# Selected text
** Start **

For many years, companies included an operational data store (ODS) in their standard data architecture. They served as a central repository for integrating data from various source systems, providing real-time, consolidated access to it. Operational data stores maintained real-time or near real-time data, and were the first points that allowed access to denormalized data across databases. The ODS could push data to a data warehouse, and then on to data marts, using additional ETL steps.

But you don’t really see this pattern these days.

A brief history of the cloud data warehouse

Long story short, a new technology emerged that bypassed the ODS: the cloud data warehouse.

Cloud data warehouses allowed companies to consolidate many parts of their physical data footprint into a single elastically scaling cloud footprint. Consider data marts, one of the first thing eaten up by cloud data warehouses. In the past, a big reason departments had their own physical data warehouse infrastructure to power their data marts was so that they could have exclusive compute pools.

However, the modern cloud data warehouse separates compute and storage, unlike earlier on-premise data warehouses. This means that if a second department starts reading your data, you incur no overhead or performance penalty. This was not true in the past. You had to guard your physical resources carefully, using ETL between marts.

Separation of storage and compute enabled companies to share data directly without needing separate systems for each team: a new data mart is now just a CREATE VIRTUAL WAREHOUSE statement away. Data marts now live on as purely logical units of the architecture, but physically, they’re all part of the same cloud data warehouse footprint.

There are big benefits to this architecture: there’s more sharing of both the data and the hard work of modeling it. For instance, departments can now build on each other’s modeled datasets. In the best case, more useful work gets done across the board. In the worst case, it’s a complex soup of recursion and mashing dbt run while you trigger rebuilds of untold upstream dependencies.

And cloud data warehouses have continued to evolve. A modern data lakehouse is very similar to a cloud data warehouse. But with a lakehouse, you now can have heterogeneous compute systems, with the SQL compute engine being just one of them. All of these compute systems coordinate through the shared data lake. This means you can bring more types of data and run more types of workloads. You can mix and match. For instance, the output of a Python job with unstructured inputs could be a structured, relational dataset that can be then treated as the input to a classical SQL data warehousing job.

But it’s not a perfect fit for operational work. Let’s consider why.

What does an Operational Data Store do?

Operational data stores, like data warehouses, live downstream of other sources of data. So the first step is loading in this data. While a data warehouse can roll these changes up into batches that are loaded infrequently, an operational data store needs to incorporate them immediately, if it is to be valuable for operational work.

This means that an operational data store needs to be able to sustain a high volume of writes to ingest the data. An ODS also needs to serve a high volume of compute intensive reads for the operational read workloads. In contrast, cloud data warehouses are optimized for running compute intensive jobs, but only in the presence of a low volume of batched writes.

This means that operational data stores have requirements that combine OLTP systems with OLAP systems. And many companies that we’ve worked with have used OLTP databases, like Oracle, as their operational data stores. The OLAP architecture is a poor fit for an operational workload. So why do these workloads move?

The cloud data warehouse was re-architected for the cloud…

The big technical innovation underpinning cloud data warehouses was the separation of storage and compute. Prior to this, data warehouses were built using a “shared nothing” distributed architecture, but each node needed tightly-coupled storage and compute infrastructure.

** End **

# Data provided
** Start **

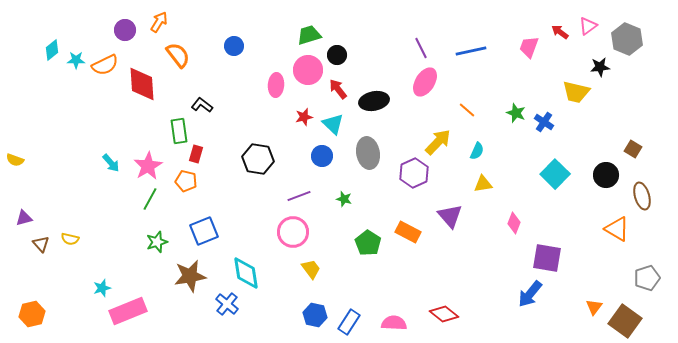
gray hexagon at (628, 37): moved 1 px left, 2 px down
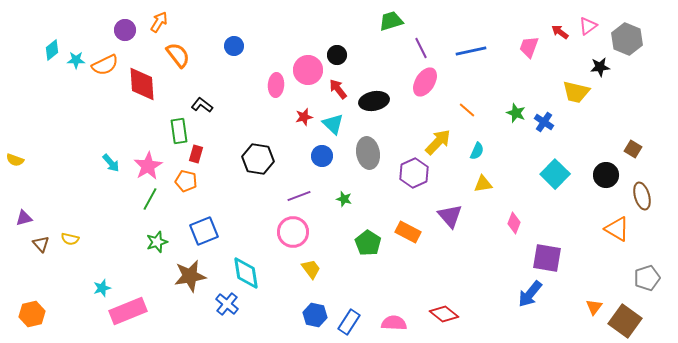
green trapezoid at (309, 35): moved 82 px right, 14 px up
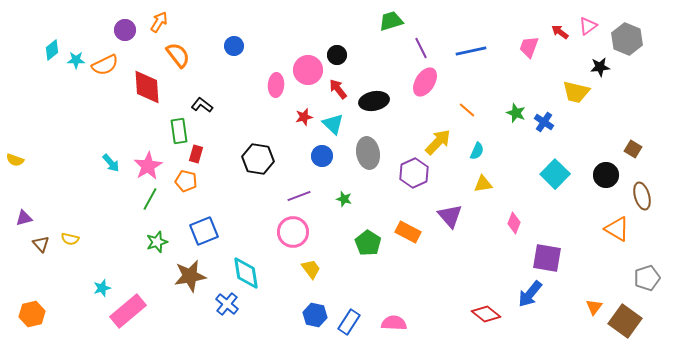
red diamond at (142, 84): moved 5 px right, 3 px down
pink rectangle at (128, 311): rotated 18 degrees counterclockwise
red diamond at (444, 314): moved 42 px right
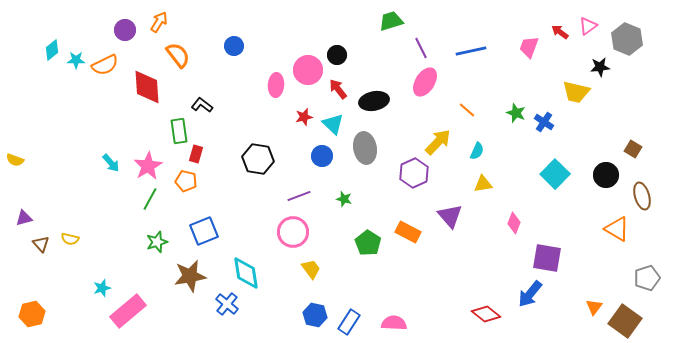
gray ellipse at (368, 153): moved 3 px left, 5 px up
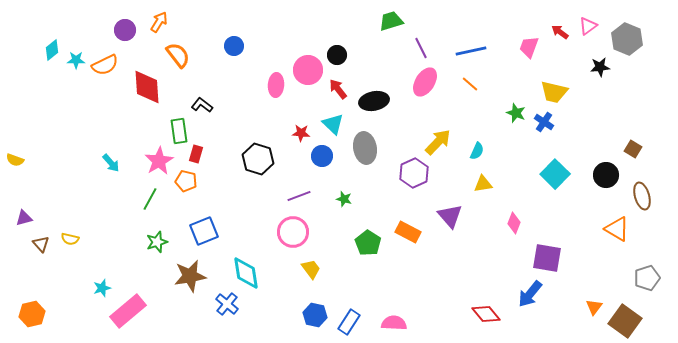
yellow trapezoid at (576, 92): moved 22 px left
orange line at (467, 110): moved 3 px right, 26 px up
red star at (304, 117): moved 3 px left, 16 px down; rotated 18 degrees clockwise
black hexagon at (258, 159): rotated 8 degrees clockwise
pink star at (148, 166): moved 11 px right, 5 px up
red diamond at (486, 314): rotated 12 degrees clockwise
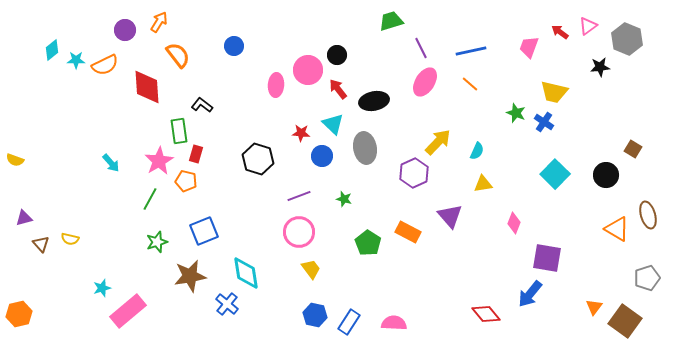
brown ellipse at (642, 196): moved 6 px right, 19 px down
pink circle at (293, 232): moved 6 px right
orange hexagon at (32, 314): moved 13 px left
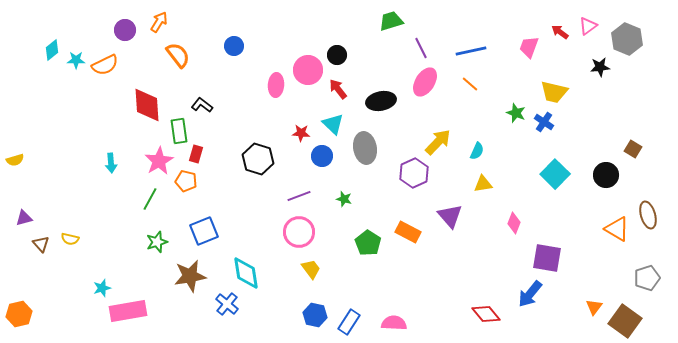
red diamond at (147, 87): moved 18 px down
black ellipse at (374, 101): moved 7 px right
yellow semicircle at (15, 160): rotated 36 degrees counterclockwise
cyan arrow at (111, 163): rotated 36 degrees clockwise
pink rectangle at (128, 311): rotated 30 degrees clockwise
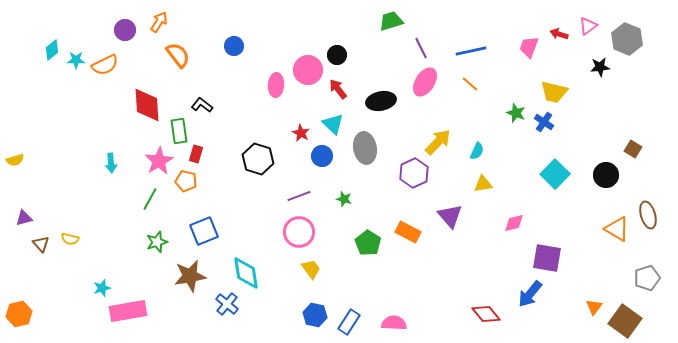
red arrow at (560, 32): moved 1 px left, 2 px down; rotated 18 degrees counterclockwise
red star at (301, 133): rotated 24 degrees clockwise
pink diamond at (514, 223): rotated 55 degrees clockwise
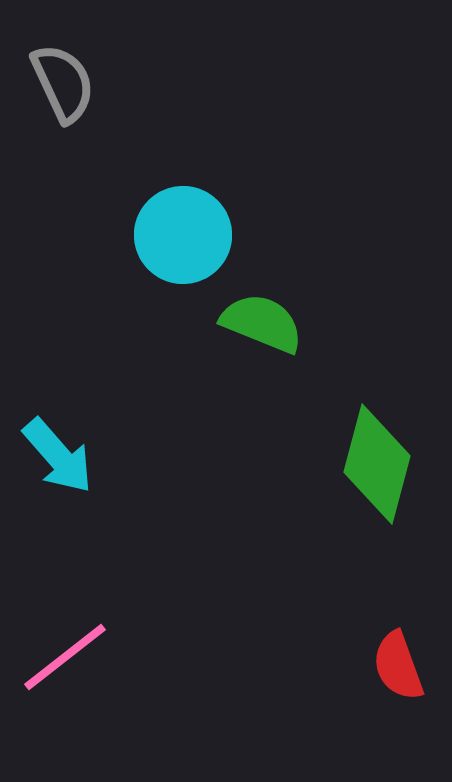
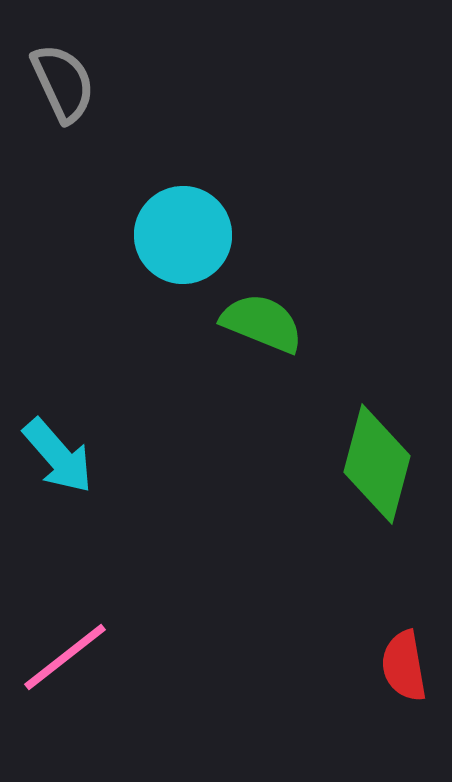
red semicircle: moved 6 px right; rotated 10 degrees clockwise
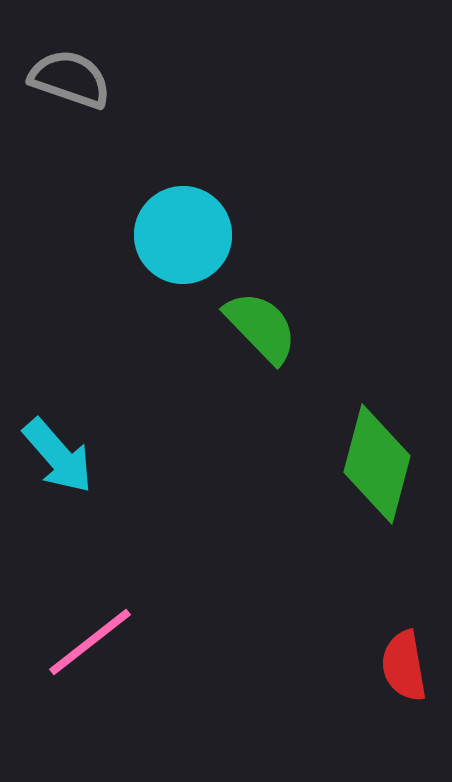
gray semicircle: moved 7 px right, 4 px up; rotated 46 degrees counterclockwise
green semicircle: moved 1 px left, 4 px down; rotated 24 degrees clockwise
pink line: moved 25 px right, 15 px up
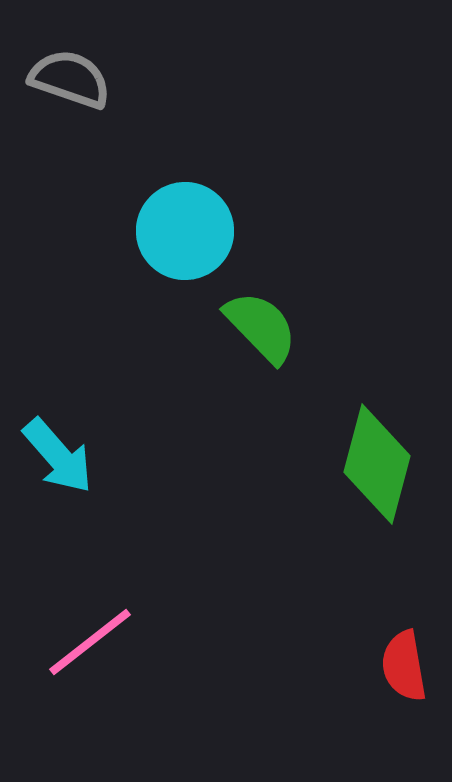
cyan circle: moved 2 px right, 4 px up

** End **

# The task
In the page on operational data stores, what was the big technical innovation underpinning cloud data warehouses?

# Exercise response
The separation of storage and compute.